→ Description of the task
Quote the line containing "thumb tip: (557, 581)" and all lines that follow it in the listing below, exactly as written.

→ Extracted material
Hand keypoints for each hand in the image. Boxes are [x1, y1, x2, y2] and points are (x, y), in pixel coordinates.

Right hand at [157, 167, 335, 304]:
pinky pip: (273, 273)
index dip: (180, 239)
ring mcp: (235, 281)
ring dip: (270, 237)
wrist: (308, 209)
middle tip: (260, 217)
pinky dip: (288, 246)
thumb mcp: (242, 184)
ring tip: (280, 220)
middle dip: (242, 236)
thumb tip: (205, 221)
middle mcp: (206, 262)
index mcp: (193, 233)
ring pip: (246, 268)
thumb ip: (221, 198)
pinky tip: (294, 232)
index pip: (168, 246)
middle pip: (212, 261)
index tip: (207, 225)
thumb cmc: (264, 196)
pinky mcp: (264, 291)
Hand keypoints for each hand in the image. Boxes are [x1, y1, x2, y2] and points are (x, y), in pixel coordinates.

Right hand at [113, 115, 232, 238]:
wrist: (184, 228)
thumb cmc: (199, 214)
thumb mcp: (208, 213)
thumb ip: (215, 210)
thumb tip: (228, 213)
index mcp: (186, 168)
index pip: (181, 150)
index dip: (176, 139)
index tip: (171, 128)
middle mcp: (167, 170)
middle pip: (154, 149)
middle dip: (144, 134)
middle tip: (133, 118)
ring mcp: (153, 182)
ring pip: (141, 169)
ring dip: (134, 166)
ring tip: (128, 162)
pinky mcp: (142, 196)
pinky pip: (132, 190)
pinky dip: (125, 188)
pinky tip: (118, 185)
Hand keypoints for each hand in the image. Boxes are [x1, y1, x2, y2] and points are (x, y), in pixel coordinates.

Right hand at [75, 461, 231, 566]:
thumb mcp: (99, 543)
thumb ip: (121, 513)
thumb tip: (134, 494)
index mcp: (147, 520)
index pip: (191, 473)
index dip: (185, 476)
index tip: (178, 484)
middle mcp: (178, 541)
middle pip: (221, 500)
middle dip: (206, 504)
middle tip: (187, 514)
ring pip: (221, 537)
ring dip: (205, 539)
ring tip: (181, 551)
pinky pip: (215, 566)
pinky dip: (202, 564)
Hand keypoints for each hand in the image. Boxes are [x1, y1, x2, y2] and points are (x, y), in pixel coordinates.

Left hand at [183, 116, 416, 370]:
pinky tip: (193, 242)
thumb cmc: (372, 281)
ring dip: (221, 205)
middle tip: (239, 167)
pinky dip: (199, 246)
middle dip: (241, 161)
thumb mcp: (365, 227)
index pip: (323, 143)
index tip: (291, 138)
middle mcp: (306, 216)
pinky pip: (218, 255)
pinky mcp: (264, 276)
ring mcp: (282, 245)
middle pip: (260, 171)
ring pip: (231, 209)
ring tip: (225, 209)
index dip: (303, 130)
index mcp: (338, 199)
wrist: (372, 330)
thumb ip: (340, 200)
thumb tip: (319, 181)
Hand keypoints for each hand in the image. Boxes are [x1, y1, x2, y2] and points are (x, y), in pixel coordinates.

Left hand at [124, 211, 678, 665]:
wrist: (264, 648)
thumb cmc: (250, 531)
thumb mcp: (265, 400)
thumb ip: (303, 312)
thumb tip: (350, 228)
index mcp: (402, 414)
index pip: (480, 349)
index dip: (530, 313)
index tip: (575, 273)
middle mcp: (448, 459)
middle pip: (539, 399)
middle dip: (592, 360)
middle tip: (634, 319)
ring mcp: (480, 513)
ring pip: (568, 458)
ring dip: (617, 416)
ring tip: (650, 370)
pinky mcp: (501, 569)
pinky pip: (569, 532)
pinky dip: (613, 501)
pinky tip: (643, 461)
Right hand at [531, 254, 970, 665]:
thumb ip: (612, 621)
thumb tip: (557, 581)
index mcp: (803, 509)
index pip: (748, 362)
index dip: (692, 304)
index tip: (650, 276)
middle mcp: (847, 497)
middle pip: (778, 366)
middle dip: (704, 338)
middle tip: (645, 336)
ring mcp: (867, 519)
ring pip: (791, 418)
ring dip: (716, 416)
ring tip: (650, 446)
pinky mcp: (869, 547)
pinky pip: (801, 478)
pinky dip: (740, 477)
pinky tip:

→ Solution to the problem
thumb tip: (557, 581)
index mcp: (803, 509)
index pip: (748, 362)
index dip: (692, 304)
index tip: (650, 276)
middle mcp: (847, 497)
middle pip: (778, 366)
middle dip: (704, 338)
middle tip: (645, 336)
ring mcp: (867, 519)
ring pip: (791, 418)
ring dip: (716, 416)
ring tip: (650, 446)
pinky mcp: (869, 547)
pinky pip: (801, 478)
pinky dip: (740, 477)
pinky tip:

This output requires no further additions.